“Ukraine is not a state, but a territory”

Valentin Filippov.  
05.08.2015 18:04
  (Moscow time), Yalta-Kyiv
Views: 1321
 
Kiev, Crimea, Odessa, Policy, Story of the day, Ukraine, Economics of Collapse


Zakhar Chistyakov – a specialist in conflict PR that accompanies political showdowns, election campaigns, raider takeovers and other unfriendly redistributions of property.

Chistyakov is a former Crimean, but continues to work in Kyiv, where he does not hide his critical position towards Ukrainian nationalism and the results of Euromaidan.

Zakhar Chistyakov is a specialist in conflict PR that accompanies political showdowns, election campaigns, raider takeovers...

Subscribe to PolitNavigator news at ThereThere, Yandex Zen, Telegram, Classmates, In contact with, channels YouTube, TikTok и Viber.
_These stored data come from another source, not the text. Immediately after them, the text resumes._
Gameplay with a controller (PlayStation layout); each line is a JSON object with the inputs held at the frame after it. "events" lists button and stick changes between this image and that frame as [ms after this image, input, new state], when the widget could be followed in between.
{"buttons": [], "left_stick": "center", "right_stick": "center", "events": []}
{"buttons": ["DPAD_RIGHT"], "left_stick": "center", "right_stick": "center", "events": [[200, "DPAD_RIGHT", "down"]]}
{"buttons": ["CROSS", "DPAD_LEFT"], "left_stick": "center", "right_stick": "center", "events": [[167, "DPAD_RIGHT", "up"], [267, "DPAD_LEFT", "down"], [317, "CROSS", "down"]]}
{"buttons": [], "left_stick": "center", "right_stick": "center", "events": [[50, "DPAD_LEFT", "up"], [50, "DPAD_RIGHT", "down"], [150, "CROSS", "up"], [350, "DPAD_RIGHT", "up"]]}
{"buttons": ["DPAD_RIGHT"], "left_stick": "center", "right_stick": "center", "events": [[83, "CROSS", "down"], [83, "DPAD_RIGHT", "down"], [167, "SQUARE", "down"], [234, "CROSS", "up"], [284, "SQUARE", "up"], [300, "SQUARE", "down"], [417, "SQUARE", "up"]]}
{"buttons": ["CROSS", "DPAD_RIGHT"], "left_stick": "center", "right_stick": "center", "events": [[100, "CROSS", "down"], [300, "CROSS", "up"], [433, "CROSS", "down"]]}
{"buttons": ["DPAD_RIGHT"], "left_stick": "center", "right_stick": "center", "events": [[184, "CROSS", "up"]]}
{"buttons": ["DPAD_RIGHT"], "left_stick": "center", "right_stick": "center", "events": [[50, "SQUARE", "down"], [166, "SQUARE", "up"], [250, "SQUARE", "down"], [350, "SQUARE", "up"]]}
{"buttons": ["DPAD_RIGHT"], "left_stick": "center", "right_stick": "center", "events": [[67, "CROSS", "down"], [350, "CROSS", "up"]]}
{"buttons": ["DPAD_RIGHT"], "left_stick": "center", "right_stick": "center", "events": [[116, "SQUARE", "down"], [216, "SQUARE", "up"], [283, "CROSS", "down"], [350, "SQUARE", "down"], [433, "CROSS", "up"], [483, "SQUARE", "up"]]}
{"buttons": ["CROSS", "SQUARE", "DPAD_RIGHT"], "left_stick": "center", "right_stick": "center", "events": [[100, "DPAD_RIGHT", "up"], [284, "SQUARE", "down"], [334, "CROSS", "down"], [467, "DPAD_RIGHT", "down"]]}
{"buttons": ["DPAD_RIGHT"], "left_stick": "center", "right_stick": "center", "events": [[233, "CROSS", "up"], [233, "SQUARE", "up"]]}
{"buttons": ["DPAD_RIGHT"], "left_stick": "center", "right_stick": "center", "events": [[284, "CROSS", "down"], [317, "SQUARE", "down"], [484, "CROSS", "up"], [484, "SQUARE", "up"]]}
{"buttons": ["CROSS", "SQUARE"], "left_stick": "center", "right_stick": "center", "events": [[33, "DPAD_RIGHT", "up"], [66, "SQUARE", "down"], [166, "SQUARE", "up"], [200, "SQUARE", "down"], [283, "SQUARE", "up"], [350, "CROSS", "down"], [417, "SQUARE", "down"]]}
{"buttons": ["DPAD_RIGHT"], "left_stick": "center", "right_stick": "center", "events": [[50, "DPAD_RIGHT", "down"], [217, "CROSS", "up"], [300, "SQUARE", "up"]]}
Chistyakov spoke about the mood in Kyiv today, prices in stores and salary levels in a conversation with a columnist “PolitNavigator” Valentin Filippov.

Subscribe to the news "PolitNavigator - Kyiv" in Facebook, Classmates or In contact with

Valentin Filippov: I welcome Zakhar Chistyakov, a former Yalta resident, to my kitchen. Well, there are no former Yalta residents.

Zakhar Chistyakov: Through life. A Yalta native for life.

Valentin Filippov: Hello, Zakhar.

Zakhar Chistyakov: Good afternoon.

Valentin Filippov: You are in Kyiv, we are here on a different front line or something. The information that leaks here from mainland Ukraine, in fact, just like vice versa, suffers greatly from embellishment. That is, how bad it is in Crimea on the other side everyone knows, how bad it is in Ukraine everyone knows here.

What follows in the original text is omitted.